British charity Human Rights at Sea published its latest report on the disappearances and deaths of fisheries observers and related crew in the Pacific region. The study highlights troubling trends and a lack of support at sea, as well as insufficient protections for fisheries observers undertaking their monitoring role onboard various flagged commercial fishing vessels.
As explained, fisheries observers play a crucial role in protecting the culture, environment and economies of the 22 Pacific Island Country and Territories. However, their ability to perform their role is increasingly hampered by inadequate legal protection and mounting physical danger. Due to the profitability of this sector, unsustainable and illegal practices are increasingly threatening this situation.
“The complex international law picture has made it impossible to set legally enforceable minimum standards, putting Fishing Observers and crew members alike at the mercy of potentially unscrupulous corporations,” HRAS noted.
In addition, the Fishing Observer’s dual role as scientist and regulatory enforcer frequently makes their position on-board fishing vessels difficult, or at worst dangerous. Against this backdrop, it is perhaps unsurprising that accusations of abuse against crew members are becoming concerningly regular.

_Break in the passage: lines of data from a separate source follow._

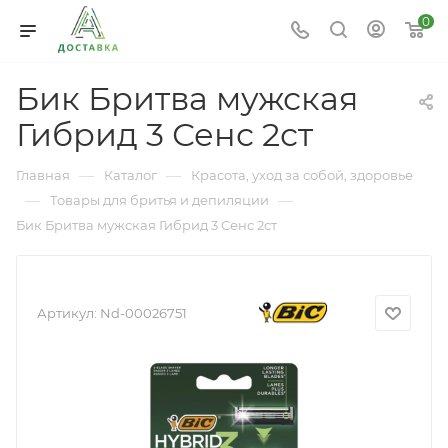
0
Бик Бритва мужская
Гибрид 3 Сенс 2ст
—
—
Главная
Каталог
Красота, уход за собой, здоровье
—
—
Товары для бритья и депиляции
Бик Бритва мужская Гибрид 3 Сенс 2ст
Артикул:
Nd-00026751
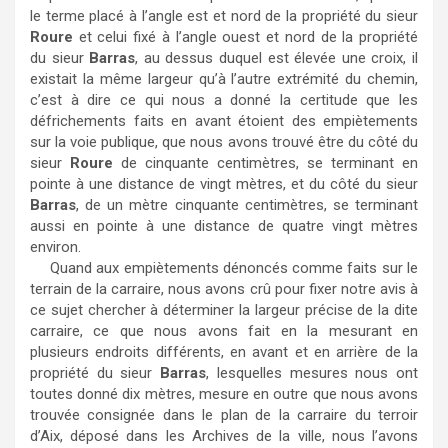
le terme placé à l’angle est et nord de la propriété du sieur
Roure
et celui fixé à l’angle ouest et nord de la propriété
du sieur
Barras
, au dessus duquel est élevée une croix, il
existait la même largeur qu’à l’autre extrémité du chemin,
c’est à dire ce qui nous a donné la certitude que les
défrichements faits en avant étoient des empiètements
sur la voie publique, que nous avons trouvé être du côté du
sieur
Roure
de cinquante centimètres, se terminant en
pointe à une distance de vingt mètres, et du côté du sieur
Barras
, de un mètre cinquante centimètres, se terminant
aussi en pointe à une distance de quatre vingt mètres
environ.
Quand aux empiètements dénoncés comme faits sur le
terrain de la carraire, nous avons crû pour fixer notre avis à
ce sujet chercher à déterminer la largeur précise de la dite
carraire, ce que nous avons fait en la mesurant en
plusieurs endroits différents, en avant et en arrière de la
propriété du sieur
Barras
, lesquelles mesures nous ont
toutes donné dix mètres, mesure en outre que nous avons
trouvée consignée dans le plan de la carraire du terroir
d’Aix, déposé dans les Archives de la ville, nous l’avons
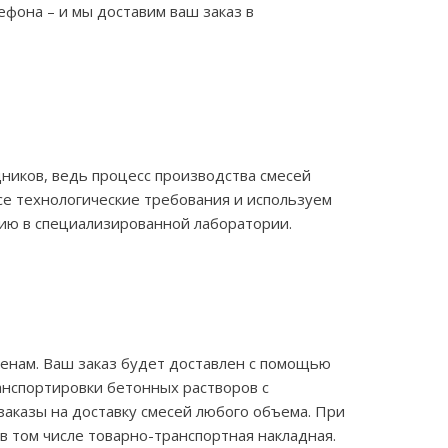
фона – и мы доставим ваш заказ в
ников, ведь процесс производства смесей
е технологические требования и используем
тию в специализированной лаборатории.
енам. Ваш заказ будет доставлен с помощью
анспортировки бетонных растворов с
заказы на доставку смесей любого объема. При
в том числе товарно-транспортная накладная.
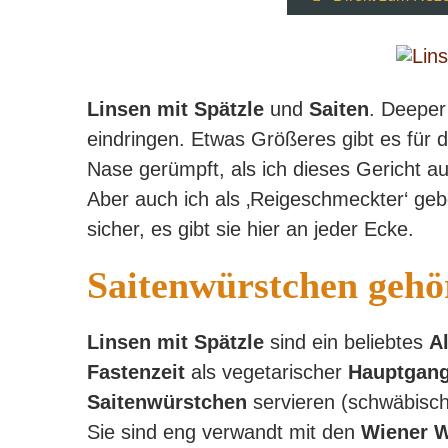
Linsen mit Spätzle
und
Saiten
. Deeper
eindringen. Etwas Größeres gibt es für 
Nase gerümpft, als ich dieses Gericht a
Aber auch ich als ‚Reigeschmeckter‘ gebe
sicher, es gibt sie hier an jeder Ecke.
Saitenwürstchen gehö
Linsen mit Spätzle
sind ein beliebtes
A
Fastenzeit
als vegetarischer
Hauptgan
Saitenwürstchen
servieren (schwäbisc
Sie sind eng verwandt mit den
Wiener 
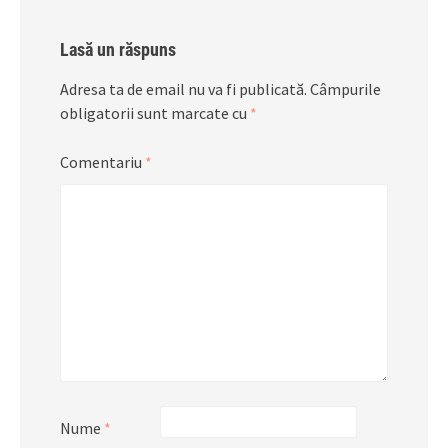
Lasă un răspuns
Adresa ta de email nu va fi publicată.
Câmpurile
obligatorii sunt marcate cu
*
Comentariu
*
Nume
*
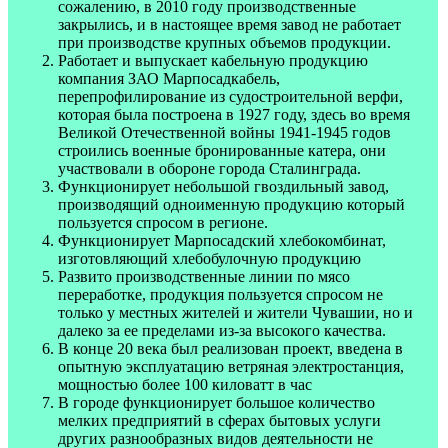
сожалению, в 2010 году производственные
закрылись, и в настоящее время завод не работает
при производстве крупных объемов продукции.
Работает и выпускает кабельную продукцию
компания ЗАО Марпосадкабель,
перепрофилирование из судостроительной верфи,
которая была построена в 1927 году, здесь во время
Великой Отечественной войны 1941-1945 годов
строились военные бронированные катера, они
участвовали в обороне города Сталинграда.
Функционирует небольшой гвоздильный завод,
производящий одноименную продукцию который
пользуется спросом в регионе.
Функционирует Марпосадский хлебокомбинат,
изготовляющий хлебобулочную продукцию
Развито производственные линии по мясо
переработке, продукция пользуется спросом не
только у местных жителей и жители Чувашии, но и
далеко за ее пределами из-за высокого качества.
В конце 20 века был реализован проект, введена в
опытную эксплуатацию ветряная электростанция,
мощностью более 100 киловатт в час
В городе функционирует большое количество
мелких предприятий в сферах бытовых услуги
других разнообразных видов деятельности не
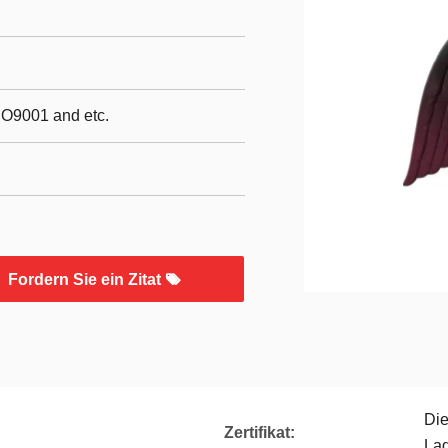
SO9001 and etc.
Fordern Sie ein Zitat
Die
Zertifikat:
Lag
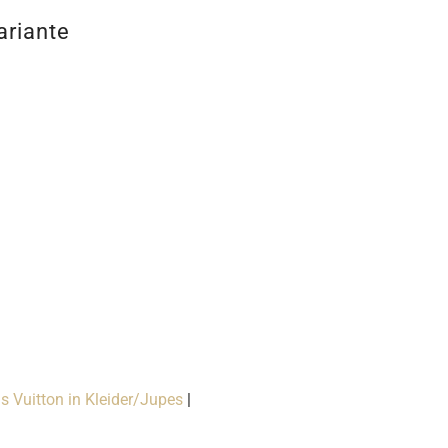
ariante
s Vuitton in Kleider/Jupes
|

The resulting regulatory abuses has put fishing observers and crew members alike at risk. Six observers have disappeared in recent years, with at least two disappearances occurring in circumstances still suspicious.
“A combination of the individual nature of the fisheries observers’ roles, the logistical challenges facing investigations in this region, and the procedural failures in their indivudual cases, make sit highly unlikely that justice will be served,” HRAS concludes.
This report documents both of these issues, as well as explaining the economic, cultural and legal backdrop to the abuses and deaths that have occurred.